Кофемолка возникла на какой-то мануфактуре, а потом попала в чей-то дом, где ежедневно перед полуднем молола кофе. Ее держали какие-то руки, теплые и живые. Прижимали к груди, где под ситцем или фланелью билось человеческое сердце. Потом война смела ее своим вихрем с безопасной полки на кухне в коробку к другим предметам, в саквояжи и мешки, в вагоны поездов, в которых люди в паническом страхе бежали от смерти. Кофемолка, как и любая вещь, вбирала в себя весь хаос мира: образы обстреливаемых поездов, ленивые струйки крови, брошенные дома, окнами которых каждый год играл новый ветер. Она впитывала в себя тепло остывающих человеческих тел и ужас расставания с миром знакомых и понятных вещей. Разные руки прикасались к ней, поглаживая бессчетным множеством переживаний и мыслей. Кофемолка принимала их, ибо такую способность имеет всякая материя – удерживать то, что мимолетно и преходяще.

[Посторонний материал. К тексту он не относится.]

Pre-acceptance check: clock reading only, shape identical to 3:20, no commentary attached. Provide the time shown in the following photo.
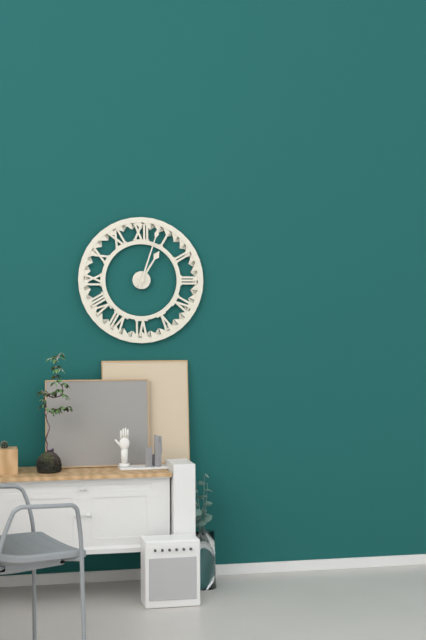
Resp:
1:03
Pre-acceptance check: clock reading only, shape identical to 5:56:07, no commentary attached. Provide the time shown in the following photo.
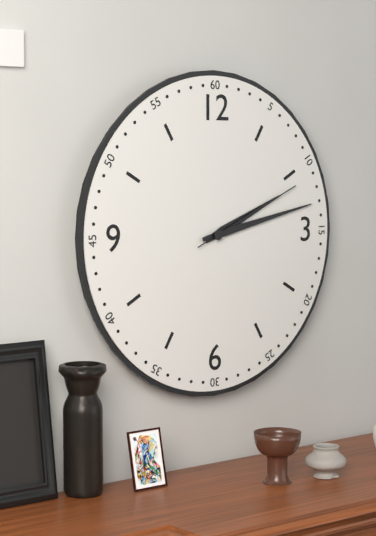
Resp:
2:13:11
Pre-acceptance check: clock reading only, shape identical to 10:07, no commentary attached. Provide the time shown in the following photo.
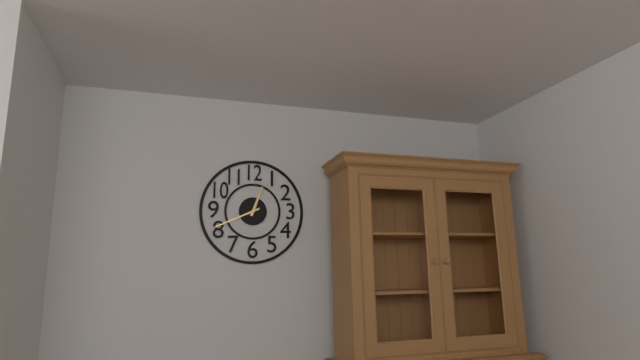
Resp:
12:41
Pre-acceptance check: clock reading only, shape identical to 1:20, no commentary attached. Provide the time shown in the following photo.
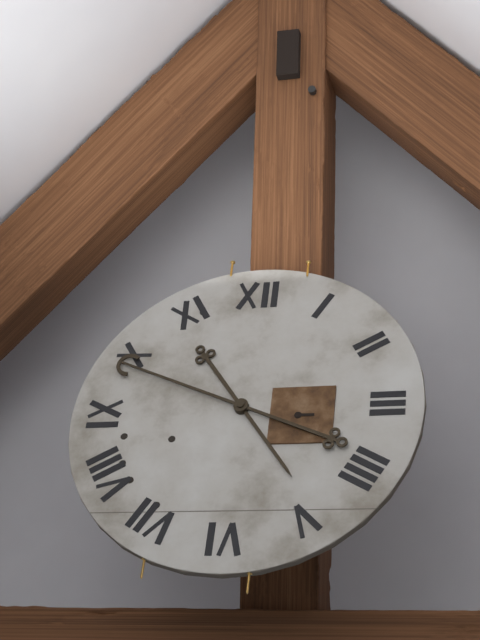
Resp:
4:49
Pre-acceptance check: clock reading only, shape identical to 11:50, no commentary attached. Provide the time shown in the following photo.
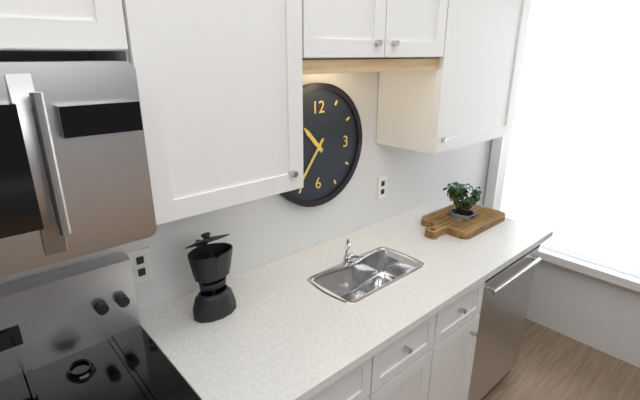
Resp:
10:36
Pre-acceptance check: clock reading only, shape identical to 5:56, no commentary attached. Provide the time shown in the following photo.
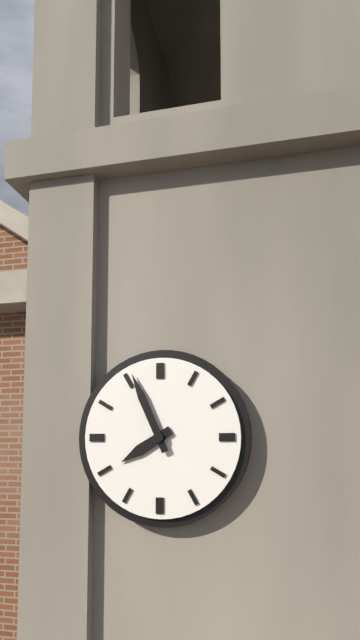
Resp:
7:56
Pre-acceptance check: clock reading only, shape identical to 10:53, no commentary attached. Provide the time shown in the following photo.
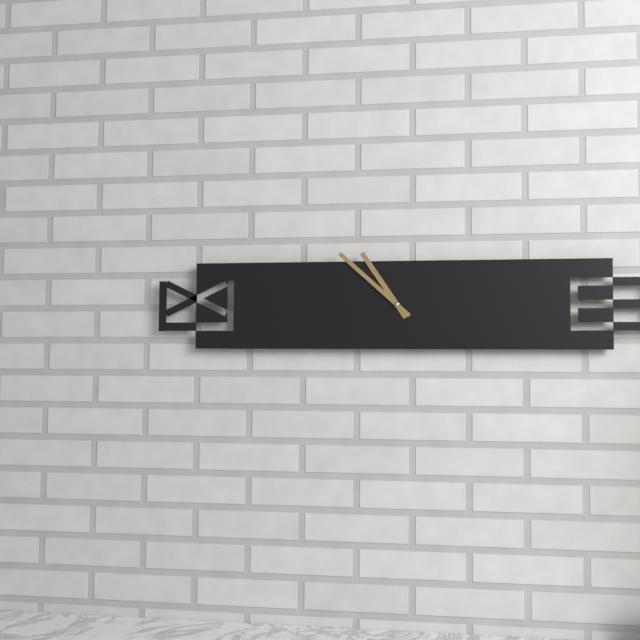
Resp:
10:52
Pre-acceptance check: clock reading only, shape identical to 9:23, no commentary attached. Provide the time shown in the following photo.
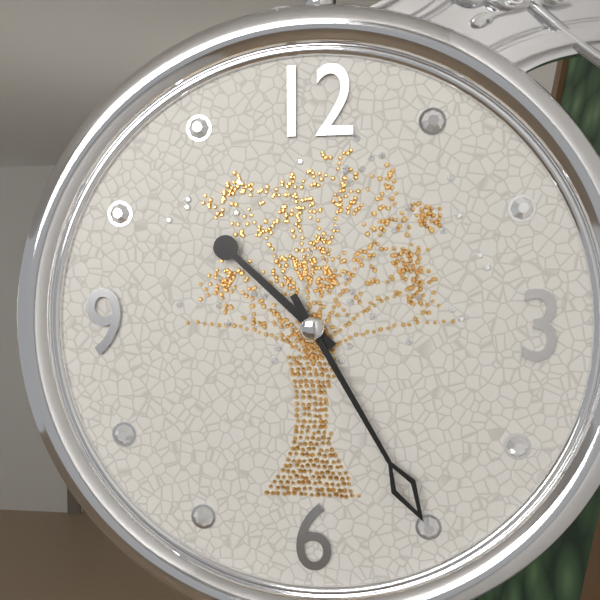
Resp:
10:25
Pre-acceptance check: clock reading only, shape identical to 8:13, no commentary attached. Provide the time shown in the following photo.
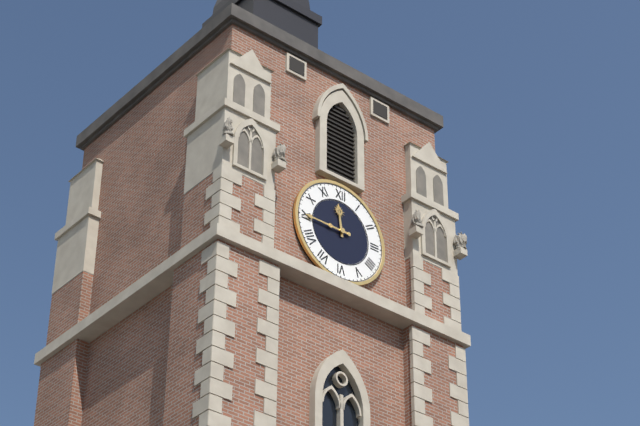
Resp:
11:45
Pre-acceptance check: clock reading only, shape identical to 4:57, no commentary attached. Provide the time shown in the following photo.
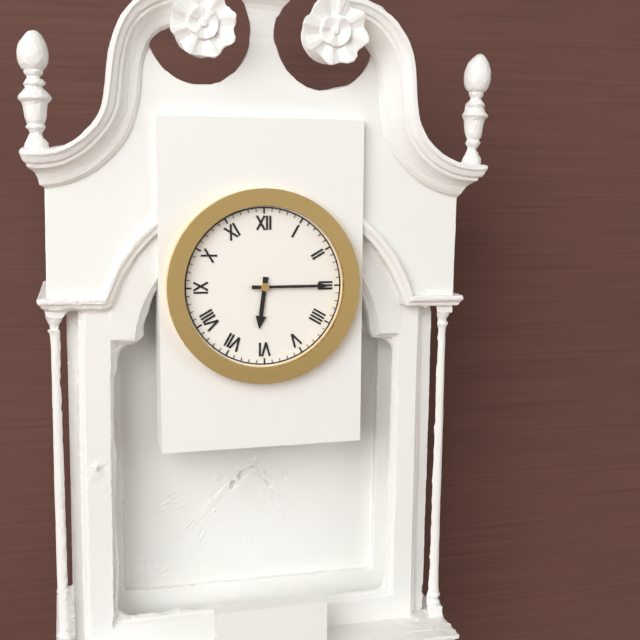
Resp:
6:15
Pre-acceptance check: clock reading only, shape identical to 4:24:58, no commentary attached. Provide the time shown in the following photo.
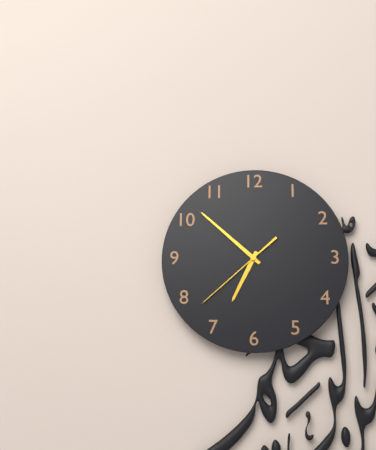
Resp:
6:52:38
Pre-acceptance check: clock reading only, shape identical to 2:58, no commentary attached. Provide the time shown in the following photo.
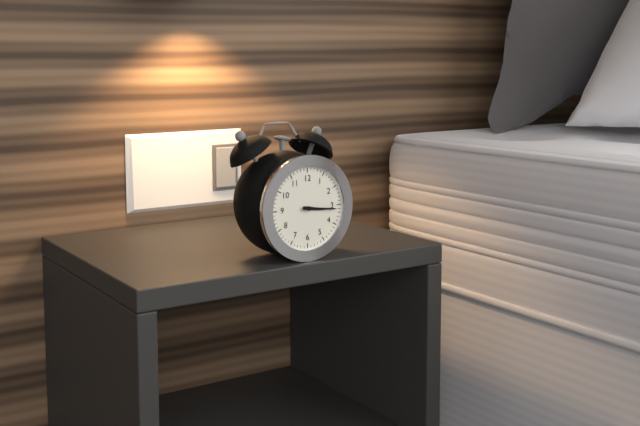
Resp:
3:16
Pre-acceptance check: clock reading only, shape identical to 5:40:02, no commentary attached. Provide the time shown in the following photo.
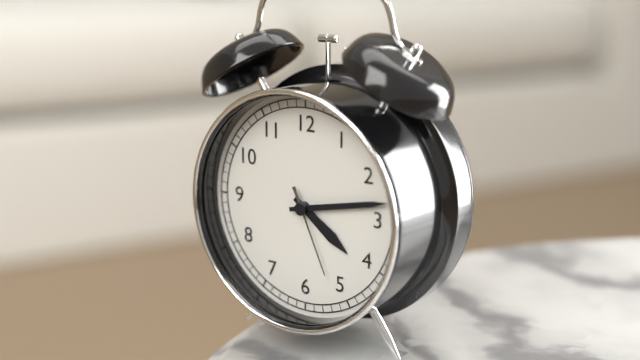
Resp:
4:13:26
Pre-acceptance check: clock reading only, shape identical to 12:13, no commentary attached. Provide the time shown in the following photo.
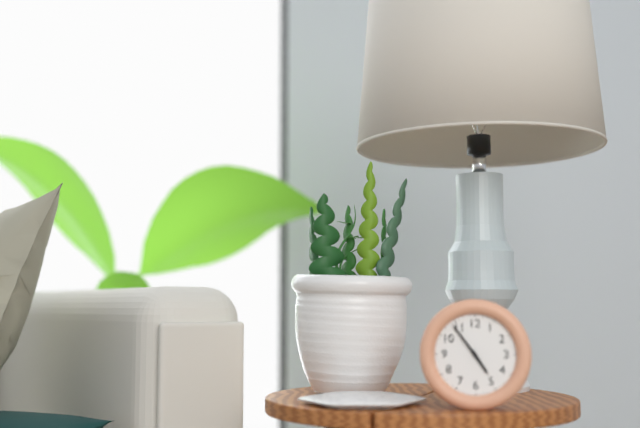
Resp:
4:54
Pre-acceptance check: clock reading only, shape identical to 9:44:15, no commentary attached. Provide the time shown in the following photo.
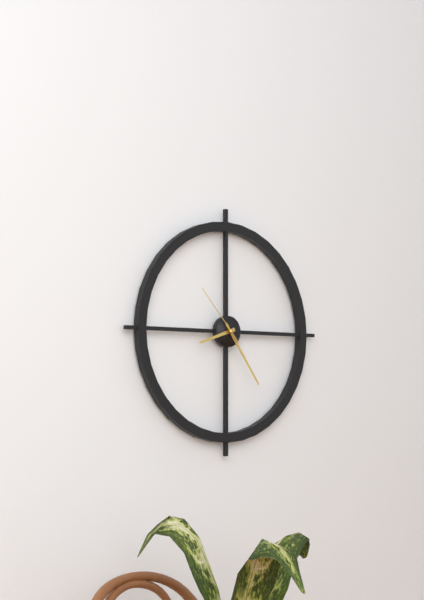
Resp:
8:24:53
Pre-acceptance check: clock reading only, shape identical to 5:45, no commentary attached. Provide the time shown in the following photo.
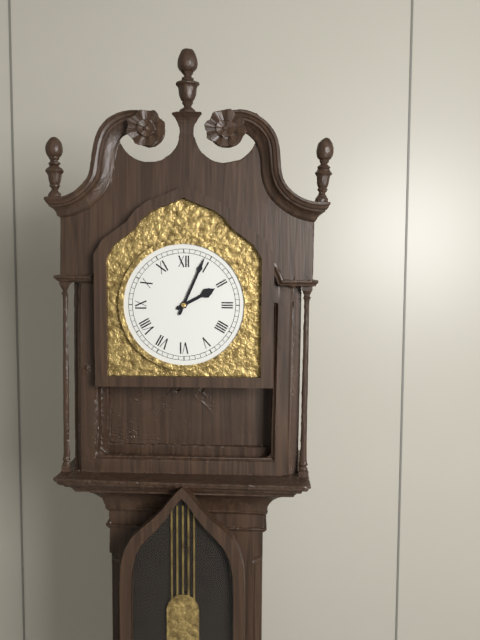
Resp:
2:04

Далеко на востоке ее нашел Михал и в качестве военного трофея спрятал в свой солдатский рюкзак. Вечером на постое нюхал ее ящичек – пахло безопасностью, кофе, домом.

Мися выходила с кофемолкой во двор, к скамейке, и крутила ручку. Кофемолка шла легко, словно играла с Мисей. Мися на скамейке разглядывала мир, а кофемолка вращалась и молола пустое пространство. Но однажды Геновефа всыпала в нее горсть черных зернышек и велела перемолоть. Ручка тогда уже не поворачивалась так плавно. Кофемолка слегка поперхнулась и начала работать, потихоньку входя в ритм и поскрипывая. Игра закончилась. В работе кофемолки было столько важности, что никто не посмел бы уже остановить ее. Она была теперь самой стихией перемалывания. А потом к кофемолке, Мисе и целому миру добавился запах свежемолотого кофе.

Если приглядеться к вещам внимательнее, с закрытыми глазами – чтобы не обмануться видимостью, которой они себя обволакивают, – если позволить себе стать недоверчивым, то можно хотя бы на мгновение увидеть их настоящий облик.

Вещи представляют собой нечто, погруженное в совсем иную реальность, где нет ни времени, ни движения. Можно увидеть лишь их поверхность. Остальное, скрытое где-то там, есть смысл и суть каждого материального предмета.

Вот, например, кофемолка.

Кофемолка – это кусочек материи, в которую вдохнули идею перемалывания. Кофемолки мелют кофейные зерна и потому существуют. Но никто не знает, что́ кофемолка означает вообще. Быть может, кофемолка – это осколок некоего тотального, фундаментального закона изменчивости, закона, без которого мир не мог бы обойтись или был бы совершенно иным. Может быть, кофемолки – это оси реальности, вокруг которых все крутится и вертится, может, они для мира важнее, чем люди.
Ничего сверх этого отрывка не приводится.